Als Genossenschaft gehören wir unseren Leser:innen. Und unser Journalismus ist nicht nur 100 % konzernfrei, sondern auch kostenfrei zugänglich. Texte, die es nicht allen recht machen und Stimmen, die man woanders nicht hört – immer aus Überzeugung und hier auf taz.de ohne Paywall. Unsere Leser:innen müssen nichts bezahlen, wissen aber, dass guter, kritischer Journalismus nicht aus dem Nichts entsteht. Dafür sind wir sehr dankbar. Damit wir auch morgen noch unseren Journalismus machen können, brauchen wir mehr Unterstützung. Unser nächstes Ziel: 50.000 – und mit Ihrer Beteiligung können wir es schaffen. Setzen Sie ein Zeichen für die taz und für die Zukunft unseres Journalismus. Mit nur 5,- Euro sind Sie dabei! Jetzt unterstützen

Mehr zum Thema

3 Kommentare

 / 
  • In vielen bosnischen Wohnungen hing während des Krieges von 1992-95 das Bild Titos. Dagegen war Tito, der selber gebürtiger Kroate war, für nationalistische Kroaten und Serben, ein Feindbild, weil er das multiethnisches Jugoslawien symbolisierte.



    Viele Linke in Europa haben diese Tatsachen damals nicht verstanden oder wollten nicht verstehen und bezogen Stellung gegen eine militärische humanitäre Intervention des Westens zur Rettung der Republik Bosnien-Herzogowina und die Bevölkerung in den Enklaven von Srebreniza, Sarajevo und Gorajde. Das Zögern der UN und des Westens die serbischen und kroatischen ethnischen "Säuberungen" militärisch zu stoppen, führte dann zum Völkermord von Srebreniza. Ähnliches widerholte sich später in Syrien, sowohl was das Appeasenent eknes Varsk Obama und seiner nicht eingehaltenen "roten Linie" der Giftgasangriffe Assads , als auch was die fehlende Solidarität der Linken mit der ürsprünglichen syrischen Revolution von 2011 anging. Und mit der Ablehnung sogar von Luftabwehr durch den Vorstand.der "Linken" schliesst sich der Kreis einer fehlenden internationalen Solidarität eines Teils der Linken.
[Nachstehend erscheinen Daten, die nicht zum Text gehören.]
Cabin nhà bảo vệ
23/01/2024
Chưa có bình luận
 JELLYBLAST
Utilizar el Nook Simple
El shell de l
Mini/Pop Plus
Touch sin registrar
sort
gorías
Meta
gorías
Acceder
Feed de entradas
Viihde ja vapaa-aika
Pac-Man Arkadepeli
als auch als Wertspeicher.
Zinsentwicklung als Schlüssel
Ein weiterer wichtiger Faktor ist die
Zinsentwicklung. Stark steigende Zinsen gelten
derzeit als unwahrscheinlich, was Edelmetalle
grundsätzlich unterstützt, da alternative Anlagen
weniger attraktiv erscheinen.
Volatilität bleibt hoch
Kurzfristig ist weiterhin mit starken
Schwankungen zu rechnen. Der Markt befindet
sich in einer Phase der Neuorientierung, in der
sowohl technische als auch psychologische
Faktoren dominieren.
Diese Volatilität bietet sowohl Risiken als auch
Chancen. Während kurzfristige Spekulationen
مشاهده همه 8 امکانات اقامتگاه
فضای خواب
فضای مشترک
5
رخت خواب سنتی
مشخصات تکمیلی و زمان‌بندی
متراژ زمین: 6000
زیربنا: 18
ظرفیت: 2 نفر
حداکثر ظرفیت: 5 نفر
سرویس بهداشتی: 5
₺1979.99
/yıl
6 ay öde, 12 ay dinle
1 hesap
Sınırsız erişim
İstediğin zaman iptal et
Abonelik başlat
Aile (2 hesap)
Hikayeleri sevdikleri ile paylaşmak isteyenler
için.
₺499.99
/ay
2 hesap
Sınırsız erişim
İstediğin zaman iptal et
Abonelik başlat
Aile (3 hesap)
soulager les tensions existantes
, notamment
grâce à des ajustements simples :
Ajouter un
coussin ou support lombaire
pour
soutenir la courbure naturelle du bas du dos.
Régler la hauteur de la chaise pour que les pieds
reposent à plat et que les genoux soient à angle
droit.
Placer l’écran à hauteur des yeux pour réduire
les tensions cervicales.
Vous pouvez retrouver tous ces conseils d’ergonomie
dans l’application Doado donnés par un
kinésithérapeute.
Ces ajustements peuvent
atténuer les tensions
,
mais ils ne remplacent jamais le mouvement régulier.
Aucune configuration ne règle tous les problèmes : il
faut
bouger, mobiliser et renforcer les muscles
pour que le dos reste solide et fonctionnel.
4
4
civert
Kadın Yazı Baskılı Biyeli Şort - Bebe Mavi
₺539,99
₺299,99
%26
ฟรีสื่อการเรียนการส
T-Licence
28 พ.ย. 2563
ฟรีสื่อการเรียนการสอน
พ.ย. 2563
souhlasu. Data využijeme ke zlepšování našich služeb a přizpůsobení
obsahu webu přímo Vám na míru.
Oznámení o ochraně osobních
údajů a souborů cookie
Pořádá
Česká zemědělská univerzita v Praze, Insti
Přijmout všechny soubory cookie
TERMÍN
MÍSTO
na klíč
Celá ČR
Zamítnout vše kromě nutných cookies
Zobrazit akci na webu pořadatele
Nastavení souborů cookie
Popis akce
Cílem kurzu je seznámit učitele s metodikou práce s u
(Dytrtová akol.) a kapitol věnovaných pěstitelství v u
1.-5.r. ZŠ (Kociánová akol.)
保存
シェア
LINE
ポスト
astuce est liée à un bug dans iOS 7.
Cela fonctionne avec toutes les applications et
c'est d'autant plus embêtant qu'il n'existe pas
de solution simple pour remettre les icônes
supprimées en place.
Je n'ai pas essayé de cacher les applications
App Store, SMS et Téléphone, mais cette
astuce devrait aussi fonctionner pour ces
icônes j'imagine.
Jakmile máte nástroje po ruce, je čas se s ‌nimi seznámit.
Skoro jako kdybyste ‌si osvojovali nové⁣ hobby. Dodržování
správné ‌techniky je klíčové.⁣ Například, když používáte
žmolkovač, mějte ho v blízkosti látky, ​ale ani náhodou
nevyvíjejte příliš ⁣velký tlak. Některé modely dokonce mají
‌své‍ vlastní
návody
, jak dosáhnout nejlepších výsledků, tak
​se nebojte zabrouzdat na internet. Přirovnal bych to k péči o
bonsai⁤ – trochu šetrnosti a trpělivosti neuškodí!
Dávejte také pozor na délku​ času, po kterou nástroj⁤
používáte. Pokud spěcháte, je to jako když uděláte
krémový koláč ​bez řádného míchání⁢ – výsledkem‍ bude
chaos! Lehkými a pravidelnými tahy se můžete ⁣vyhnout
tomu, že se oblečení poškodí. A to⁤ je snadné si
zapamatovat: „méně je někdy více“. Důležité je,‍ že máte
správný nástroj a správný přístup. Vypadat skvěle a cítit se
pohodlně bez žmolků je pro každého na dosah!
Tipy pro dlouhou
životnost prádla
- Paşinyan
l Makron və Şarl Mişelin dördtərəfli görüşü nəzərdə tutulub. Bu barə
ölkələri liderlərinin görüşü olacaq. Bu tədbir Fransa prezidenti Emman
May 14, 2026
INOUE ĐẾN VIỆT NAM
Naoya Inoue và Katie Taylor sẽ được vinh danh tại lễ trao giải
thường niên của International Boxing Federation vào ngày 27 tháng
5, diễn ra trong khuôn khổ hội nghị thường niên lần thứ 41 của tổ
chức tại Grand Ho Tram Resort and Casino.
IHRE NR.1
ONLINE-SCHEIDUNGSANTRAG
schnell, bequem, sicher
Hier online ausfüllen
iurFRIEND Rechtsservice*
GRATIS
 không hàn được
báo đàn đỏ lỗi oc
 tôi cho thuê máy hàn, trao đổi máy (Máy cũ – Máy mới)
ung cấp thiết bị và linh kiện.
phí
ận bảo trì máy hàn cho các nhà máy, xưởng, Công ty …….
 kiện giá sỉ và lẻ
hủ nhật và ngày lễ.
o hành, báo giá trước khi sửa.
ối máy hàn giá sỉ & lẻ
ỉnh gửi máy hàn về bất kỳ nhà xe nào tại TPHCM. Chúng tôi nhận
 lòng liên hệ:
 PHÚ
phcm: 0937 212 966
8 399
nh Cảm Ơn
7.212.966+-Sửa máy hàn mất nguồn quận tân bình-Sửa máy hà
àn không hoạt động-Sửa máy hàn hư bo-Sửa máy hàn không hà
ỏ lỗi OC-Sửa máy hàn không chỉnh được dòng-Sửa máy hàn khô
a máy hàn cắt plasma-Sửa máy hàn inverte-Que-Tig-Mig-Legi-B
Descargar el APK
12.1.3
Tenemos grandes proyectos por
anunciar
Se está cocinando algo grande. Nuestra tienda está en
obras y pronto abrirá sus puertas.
  • "1945 siegten die Antifaschisten"



    Mir sind derlei Überschriften seit jeher zu pompös. Da wird eine Geschichte geschrieben die so definitiv nicht stattfand.



    Egal ob auf dem Balkan, in Deutschland oder sonst wo.



    Die Faschisten haben den Zweiten Weltkrieg verloren. Das kann man so festhalten.



    Aber die Antifaschisten gewonnen?



    Puh. Freilich ist jeder der kein Faschist ist irgendwo auch ein Antifaschist - aber wenn wir heute von Antifaschisten reden, dann haben wir definitiv Menschen linker Überzeugung vor dem geistigen Auge.



    Und genau da ist die große Diskrepanz zur Wahrheit 1945. Gegen die Faschisten kämpften Kommunisten, Demokraten, Republikaner, Nationalisten, etc...



    Die alle als Antifaschisten zusammenzufassen verklärt für mein Empfinden eklatant deren mannigfaltige Beweggründe und eigenen politischen Ziele.

  • In diesem Leben werde ich gewiss kein Fan von im Brustton der Überzeugung vorgetragenen Heldenepen mehr. Womöglich liegt das daran, dass ich kein Mann bin. Ich sehe auch immer weniger so aus.

    Mir hat noch nie jemand weismachen können (oder auch nur wollen), dass Kriege schon deswegen unvermeidlich sind, weil es die Bestimmung von 50% aller Menschen ist, zu kämpfen, zu siegen und/oder zu sterben für ein Territorium, einen Glauben oder einen Führer. Frauen wie ich hatten, verdammt noch mal!, dafür zu sorgen, dass die unvermeidbaren menschlichen Verluste möglichst rasch ausgeglichen wurden und der Laden auch dann weiter lief, wenn alle Männer damit beschäftigt waren, einander die Schädel einzuschlagen.

    Dann kam auch an dieser Stelle eine Wende. Plötzlich waren Frauen nicht mehr nur Frauen (das waren sie auch), sondern zudem die besseren Männer. Sie sollten Leben nicht nur schenken und schützen, sondern notfalls auch beenden. Vorher aber sollten auch sie kämpfen (und nach Möglichkeit siegen). Das wurde Gleichberechtigung genannt und mir als ultimativer Fortschritt verkauft.

    Gut, bin ich halt konservativ. Aber echt mal, Jungs, geht‘s eigentlich noch? Ich bin eine Frau, nicht dämlich.